We checked their weight regularly and soon they were ready for their big day.


We read up on butchering, and watched videos.  It’s a really is a simple process.  The biggest issue is plucking, so we would recommend borrowing or buying a plucker.  We still don’t own one, but plucking 25 chickens takes two people most of a whole day, so we plan on purchasing one this year. Once the feathers are removed/plucked they begin to resemble the chicken we are all used to seeing in the store.  It only takes a few minutes to butcher and eviscerate (remove the innards) a chicken,  and then they are immediately cooled in ice water.

Once they are cooled, we wash them thoroughly and we place them in shrink bags which are inexpensive and easy to find online.  They are cheaper in bulk, so buy a few year’s worth at once to save a few dollars, again every dollar counts.
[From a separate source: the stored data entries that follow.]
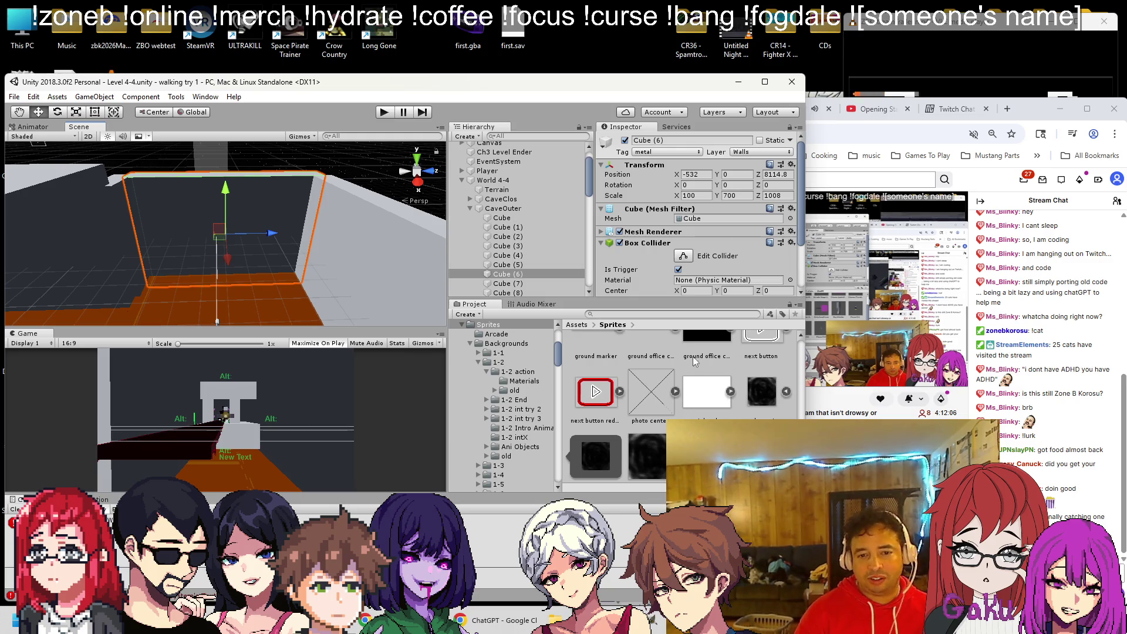
pyautogui.scroll(1, 694, 360)
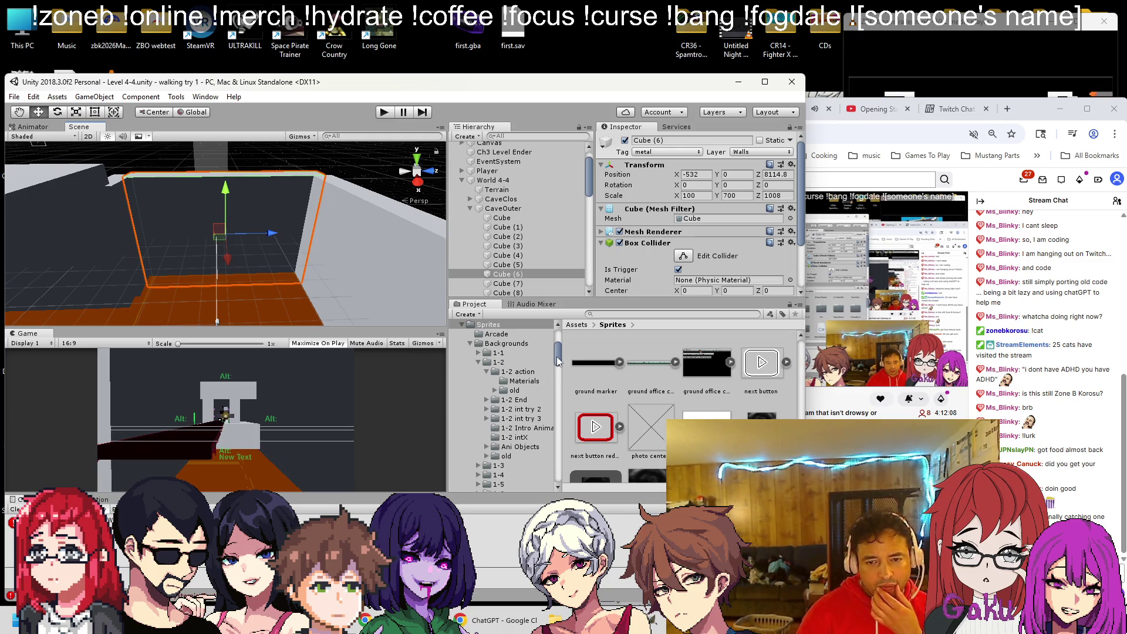
# Search Google Images for 'cave wall' and open a stone wall image full-size.
pyautogui.click(1005, 109)
pyautogui.write('cave wall')
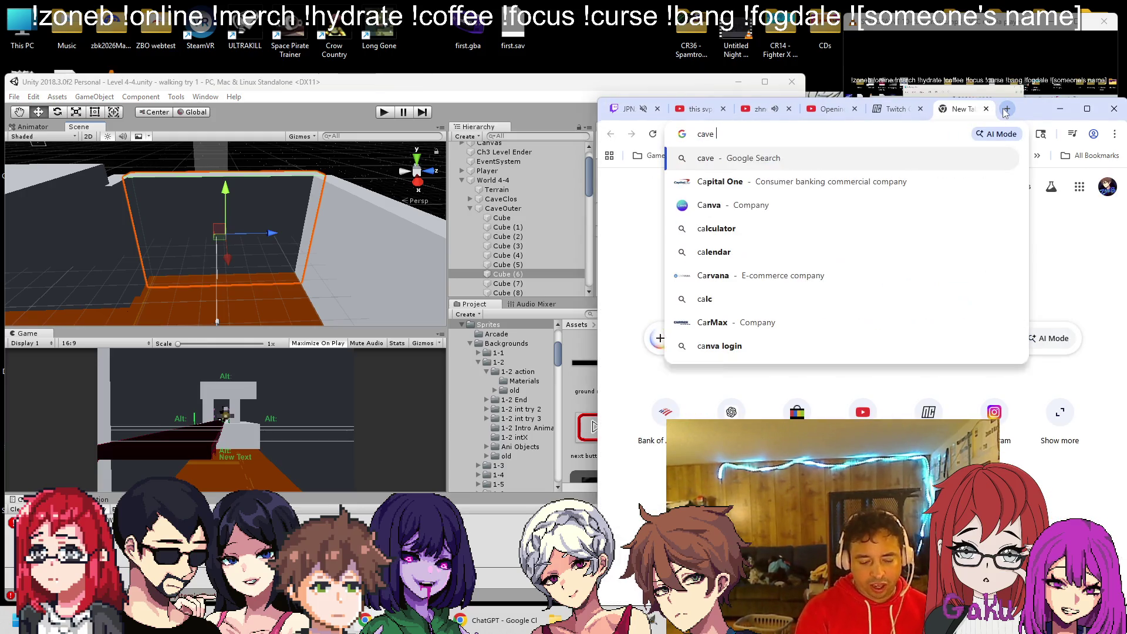
pyautogui.press('Return')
The first time we butchered chickens it was a few days before we felt like eating one.  We were nervous and unsure if we would enjoy them.  The first thing we noticed is that they took a little longer to cook.  They are not injected with broth like the ones in the store.  They also were not slimy and didn’t need a diaper like store bought.  When  you finally taste one you know that all of your hard work was worth it.  Guess what? They taste like chicken,  they are not bland and have a wonderful flavor, and they also do not taste like salt like the ones from the store.  The second time you butcher chickens you will have one for dinner that night, in fact I get hungry when I butcher them now.  So if you have ever thought about raising meat bird, pull up your rubber boots and jump in.  You will be rewarded for your effort in legs and breasts, it doesn’t get much better than that.